Superheldin in Zivil

  • 05.02.2015, 13:02

Comic-Rezension

Comic-Rezension

Da geht’s rund, dêh! In der Graphic Novel „Aya“ von Marguerite Abouet wird das Leben der jungen Aya in Yop City an der Elfenbeinküste erzählt. Mit allen Ecken und Kanten – differenziert und detailreich in Farbe bebildert von Clément Oubrerie. Es wäre eine klassische Coming-of-Age- Geschichte mit partywütigen Teenies, Herzschmerz und Missverständnissen, wenn da nicht auch Aya wäre, die sich ihr Leben anders vorstellt. Sie will nach ihrem Schulabschluss Medizin studieren. Schmusen im Hotel der Sterne? Keine Zeit. Heiraten? No way. Aber Aya ist keine egozentrische Streberin.
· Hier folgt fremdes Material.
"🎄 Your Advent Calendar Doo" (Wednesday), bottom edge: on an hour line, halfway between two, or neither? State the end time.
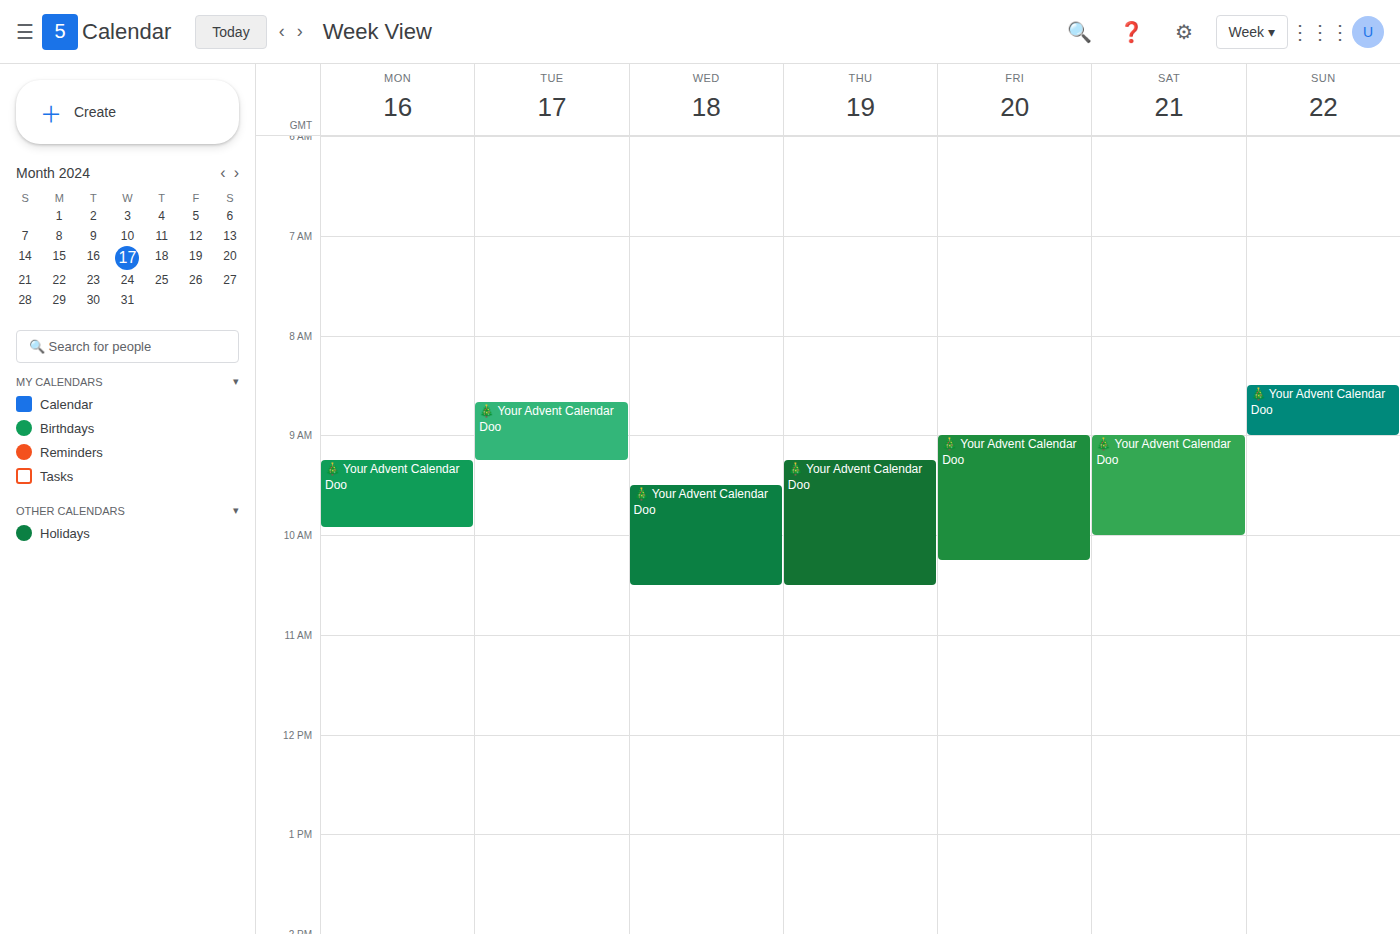
10:30 AM -- halfway between the 10 AM and 11 AM lines.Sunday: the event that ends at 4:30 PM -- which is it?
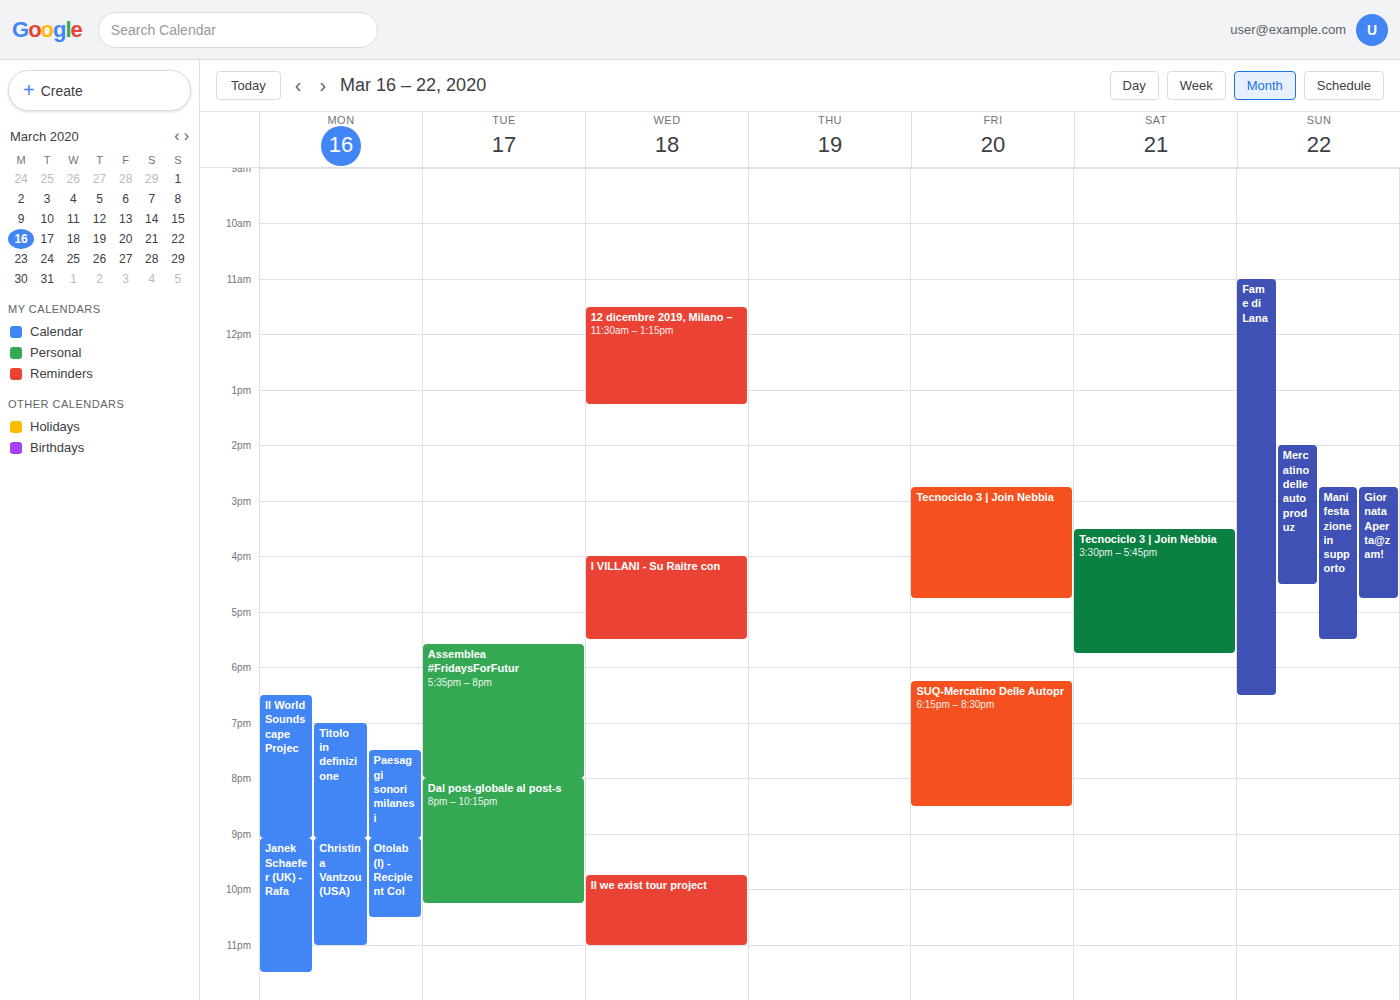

Mit Weitblick und Gerechtigkeitssinn hilft sie nicht nur ihren Freund_innen Bintou und Adjoua aus der Patsche, sondern auch vielen anderen in Yop City. In einer Stadt, in der es wie in einer Telenovela zugeht, ist das keine leichte Aufgabe. Aya unterstützt nicht nur Bintou dabei, sich ein Leben als Alleinerzieherin aufzubauen, als diese unerwartet schwanger wird, und verhilft dem schüchternen Hérve zu Selbstvertrauen und einem Job als Automechaniker; sie wird auch die Vertraute des schwulen Innocent, der mit seiner homophoben Umgebung kämpft. Als ob das nicht schon genug wäre, organisiert sie eine Rettungsaktion, um Félicité, die von ihrem Vater ins Dorf verschleppt wird, wieder nach Yop City zurückzubringen und spürt mit Adjoua die heimlichen Affären ihrer Liebhaber auf. Aya, die Superheldin in Zivil. Als sich Aya jedoch gegen ihren Biologie-Prof wehrt, der seine Student_innen vergewaltigt, droht er ihr die Zukunft als Ärztin zu zerstören. Scham und Hilflosigkeit setzen Aya stark zu, alles wird zuviel – sie kann nicht mehr und wird krank. Nun sind ihre Freund_innen am Zug und sie lassen Aya nicht hängen. Vor allem die wütende Adjoua sorgt dafür, dass Ayas Biologie-Prof schlussendlich verhaftet wird. Abouets und Oubreries Graphic Novel rechnet auch mit eurozentristischen Vorurteilen gegenüber Afrika ab. Mit vielfältigen Charakteren, aufwendigkonkreter Bildsprache und Geschichten über Alltag und Abenteuer schenken sie den Leser_innen eine Alternative zum kolonialistischen Blick auf ein Leben an der Elfenbeinküste.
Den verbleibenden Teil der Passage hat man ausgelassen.